» **Required work**
Repeat word for word everything from the line containing "text_box [200, 1069, 1500, 1125]" to the end of the listing, first and last lines included, and only that.

» **Provided data**
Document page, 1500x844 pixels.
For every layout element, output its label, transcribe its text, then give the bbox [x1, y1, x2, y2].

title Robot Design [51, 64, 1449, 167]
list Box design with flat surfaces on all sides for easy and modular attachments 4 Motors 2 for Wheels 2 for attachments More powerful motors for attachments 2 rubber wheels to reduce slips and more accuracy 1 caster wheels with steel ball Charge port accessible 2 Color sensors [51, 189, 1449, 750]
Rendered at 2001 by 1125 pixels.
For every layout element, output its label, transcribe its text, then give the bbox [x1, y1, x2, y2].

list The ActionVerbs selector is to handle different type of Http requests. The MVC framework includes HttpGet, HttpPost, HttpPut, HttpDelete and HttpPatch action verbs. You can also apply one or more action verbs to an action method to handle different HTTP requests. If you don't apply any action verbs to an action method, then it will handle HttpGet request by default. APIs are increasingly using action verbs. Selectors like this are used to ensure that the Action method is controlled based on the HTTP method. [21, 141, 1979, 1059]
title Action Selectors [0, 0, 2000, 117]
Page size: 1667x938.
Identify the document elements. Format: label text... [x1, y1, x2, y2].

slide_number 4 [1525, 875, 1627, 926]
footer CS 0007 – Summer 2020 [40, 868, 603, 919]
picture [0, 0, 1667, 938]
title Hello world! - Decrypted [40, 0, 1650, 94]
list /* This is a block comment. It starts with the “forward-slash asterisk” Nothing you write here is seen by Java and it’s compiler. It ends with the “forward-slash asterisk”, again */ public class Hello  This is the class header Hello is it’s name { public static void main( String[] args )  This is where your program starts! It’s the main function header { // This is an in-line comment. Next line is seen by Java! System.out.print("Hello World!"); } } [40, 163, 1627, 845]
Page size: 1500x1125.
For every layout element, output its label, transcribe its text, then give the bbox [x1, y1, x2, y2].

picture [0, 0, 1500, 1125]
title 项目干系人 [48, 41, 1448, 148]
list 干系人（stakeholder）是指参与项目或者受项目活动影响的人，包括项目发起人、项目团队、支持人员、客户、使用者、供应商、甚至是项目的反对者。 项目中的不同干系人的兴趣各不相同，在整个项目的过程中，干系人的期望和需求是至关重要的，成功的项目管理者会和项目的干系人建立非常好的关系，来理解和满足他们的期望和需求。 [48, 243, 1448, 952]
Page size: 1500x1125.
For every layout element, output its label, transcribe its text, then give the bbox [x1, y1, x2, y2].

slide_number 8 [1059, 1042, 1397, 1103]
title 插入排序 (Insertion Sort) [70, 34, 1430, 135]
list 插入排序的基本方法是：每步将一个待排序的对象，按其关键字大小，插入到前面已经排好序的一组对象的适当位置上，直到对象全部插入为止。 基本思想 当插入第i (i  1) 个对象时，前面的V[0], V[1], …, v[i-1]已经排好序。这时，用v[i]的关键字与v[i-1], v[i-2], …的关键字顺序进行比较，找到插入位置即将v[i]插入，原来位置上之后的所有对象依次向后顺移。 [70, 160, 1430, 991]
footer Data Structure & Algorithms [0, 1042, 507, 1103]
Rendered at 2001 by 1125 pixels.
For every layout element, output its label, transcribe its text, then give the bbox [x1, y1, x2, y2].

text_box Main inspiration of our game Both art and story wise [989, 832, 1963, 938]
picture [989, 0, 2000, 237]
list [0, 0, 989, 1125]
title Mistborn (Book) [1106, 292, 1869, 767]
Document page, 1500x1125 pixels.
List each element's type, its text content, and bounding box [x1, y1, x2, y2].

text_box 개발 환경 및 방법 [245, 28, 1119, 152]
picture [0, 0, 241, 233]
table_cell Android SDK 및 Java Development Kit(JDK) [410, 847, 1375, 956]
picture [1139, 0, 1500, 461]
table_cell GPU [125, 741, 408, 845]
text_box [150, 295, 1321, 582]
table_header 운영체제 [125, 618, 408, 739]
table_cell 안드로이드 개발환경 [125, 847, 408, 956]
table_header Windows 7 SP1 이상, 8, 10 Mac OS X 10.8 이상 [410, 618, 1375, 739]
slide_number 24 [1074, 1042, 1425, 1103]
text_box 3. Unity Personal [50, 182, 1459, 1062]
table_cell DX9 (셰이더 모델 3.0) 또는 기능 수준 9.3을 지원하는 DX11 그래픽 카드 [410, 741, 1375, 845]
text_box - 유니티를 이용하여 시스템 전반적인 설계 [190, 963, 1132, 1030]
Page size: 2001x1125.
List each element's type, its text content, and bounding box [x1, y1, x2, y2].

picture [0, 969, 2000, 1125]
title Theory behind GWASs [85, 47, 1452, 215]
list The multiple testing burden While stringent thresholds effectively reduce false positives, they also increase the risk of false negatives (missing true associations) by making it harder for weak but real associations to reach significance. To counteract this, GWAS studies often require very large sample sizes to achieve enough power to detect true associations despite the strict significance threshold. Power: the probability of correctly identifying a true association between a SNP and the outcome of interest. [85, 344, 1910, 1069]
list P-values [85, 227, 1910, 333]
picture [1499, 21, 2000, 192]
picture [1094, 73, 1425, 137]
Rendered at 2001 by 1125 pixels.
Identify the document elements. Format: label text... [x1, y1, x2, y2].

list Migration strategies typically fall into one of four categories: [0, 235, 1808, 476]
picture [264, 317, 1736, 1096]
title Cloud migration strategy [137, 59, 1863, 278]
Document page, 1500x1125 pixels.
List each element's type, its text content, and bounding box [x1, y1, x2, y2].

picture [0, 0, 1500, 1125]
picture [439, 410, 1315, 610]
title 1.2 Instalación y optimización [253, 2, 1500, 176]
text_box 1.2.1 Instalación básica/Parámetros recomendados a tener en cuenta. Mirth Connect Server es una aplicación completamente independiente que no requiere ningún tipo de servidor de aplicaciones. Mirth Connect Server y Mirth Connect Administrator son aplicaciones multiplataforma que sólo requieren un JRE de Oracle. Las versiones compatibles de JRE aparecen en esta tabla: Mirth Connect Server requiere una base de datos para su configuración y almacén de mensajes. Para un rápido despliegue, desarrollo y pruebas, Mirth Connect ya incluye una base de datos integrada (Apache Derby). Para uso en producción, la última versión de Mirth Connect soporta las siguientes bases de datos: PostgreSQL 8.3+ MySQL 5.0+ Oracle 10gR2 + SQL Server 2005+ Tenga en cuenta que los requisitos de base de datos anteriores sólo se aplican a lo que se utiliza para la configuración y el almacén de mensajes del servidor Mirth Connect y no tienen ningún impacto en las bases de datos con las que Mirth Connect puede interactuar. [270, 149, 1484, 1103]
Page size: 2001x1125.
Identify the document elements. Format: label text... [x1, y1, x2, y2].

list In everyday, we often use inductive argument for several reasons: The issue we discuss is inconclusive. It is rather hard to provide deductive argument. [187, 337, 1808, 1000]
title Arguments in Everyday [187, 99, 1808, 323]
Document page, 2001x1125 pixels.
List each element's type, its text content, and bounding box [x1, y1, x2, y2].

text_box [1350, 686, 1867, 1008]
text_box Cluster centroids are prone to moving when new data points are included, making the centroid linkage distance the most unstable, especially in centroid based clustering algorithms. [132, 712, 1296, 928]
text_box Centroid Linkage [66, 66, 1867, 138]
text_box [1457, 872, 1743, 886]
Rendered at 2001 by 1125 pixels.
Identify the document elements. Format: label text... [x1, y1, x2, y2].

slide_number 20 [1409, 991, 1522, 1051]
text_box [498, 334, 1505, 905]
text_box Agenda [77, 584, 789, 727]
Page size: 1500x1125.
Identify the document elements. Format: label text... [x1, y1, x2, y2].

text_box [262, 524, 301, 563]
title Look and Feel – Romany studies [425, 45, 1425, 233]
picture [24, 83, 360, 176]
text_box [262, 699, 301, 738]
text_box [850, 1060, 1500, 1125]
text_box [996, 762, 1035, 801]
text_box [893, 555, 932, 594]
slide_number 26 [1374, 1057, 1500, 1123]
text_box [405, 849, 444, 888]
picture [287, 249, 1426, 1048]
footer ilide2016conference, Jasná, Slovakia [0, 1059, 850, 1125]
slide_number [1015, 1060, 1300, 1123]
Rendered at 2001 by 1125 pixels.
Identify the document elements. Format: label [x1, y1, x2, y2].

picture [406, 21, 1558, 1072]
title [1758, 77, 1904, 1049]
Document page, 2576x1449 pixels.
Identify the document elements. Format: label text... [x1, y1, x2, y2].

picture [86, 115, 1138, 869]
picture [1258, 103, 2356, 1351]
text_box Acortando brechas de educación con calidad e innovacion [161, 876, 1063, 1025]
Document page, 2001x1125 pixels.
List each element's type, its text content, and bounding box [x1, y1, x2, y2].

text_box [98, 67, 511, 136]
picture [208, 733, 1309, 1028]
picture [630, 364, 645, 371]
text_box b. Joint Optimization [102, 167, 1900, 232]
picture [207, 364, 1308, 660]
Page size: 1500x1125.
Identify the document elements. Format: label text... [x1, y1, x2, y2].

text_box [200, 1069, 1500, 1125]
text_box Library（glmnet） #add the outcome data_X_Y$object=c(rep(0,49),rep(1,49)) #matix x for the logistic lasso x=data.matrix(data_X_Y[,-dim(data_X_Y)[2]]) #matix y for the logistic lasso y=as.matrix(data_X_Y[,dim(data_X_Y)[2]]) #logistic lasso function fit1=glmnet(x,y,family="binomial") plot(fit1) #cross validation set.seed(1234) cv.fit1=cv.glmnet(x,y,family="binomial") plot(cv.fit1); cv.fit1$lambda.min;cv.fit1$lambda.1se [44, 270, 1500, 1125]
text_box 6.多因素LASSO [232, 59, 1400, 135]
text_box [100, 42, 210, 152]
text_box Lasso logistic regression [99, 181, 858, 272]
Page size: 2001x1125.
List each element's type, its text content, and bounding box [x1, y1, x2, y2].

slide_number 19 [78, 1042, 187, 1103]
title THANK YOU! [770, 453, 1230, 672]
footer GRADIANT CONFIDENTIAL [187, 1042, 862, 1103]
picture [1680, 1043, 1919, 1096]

» **Solution for this exercise**
text_box [200, 1069, 1500, 1125]
text_box Library（glmnet） #add the outcome data_X_Y$object=c(rep(0,49),rep(1,49)) #matix x for the logistic lasso x=data.matrix(data_X_Y[,-dim(data_X_Y)[2]]) #matix y for the logistic lasso y=as.matrix(data_X_Y[,dim(data_X_Y)[2]]) #logistic lasso function fit1=glmnet(x,y,family="binomial") plot(fit1) #cross validation set.seed(1234) cv.fit1=cv.glmnet(x,y,family="binomial") plot(cv.fit1); cv.fit1$lambda.min;cv.fit1$lambda.1se [44, 270, 1500, 1125]
text_box 6.多因素LASSO [232, 59, 1400, 135]
text_box [100, 42, 210, 152]
text_box Lasso logistic regression [99, 181, 858, 272]
Page size: 2001x1125.
List each element's type, its text content, and bounding box [x1, y1, x2, y2].

slide_number 19 [78, 1042, 187, 1103]
title THANK YOU! [770, 453, 1230, 672]
footer GRADIANT CONFIDENTIAL [187, 1042, 862, 1103]
picture [1680, 1043, 1919, 1096]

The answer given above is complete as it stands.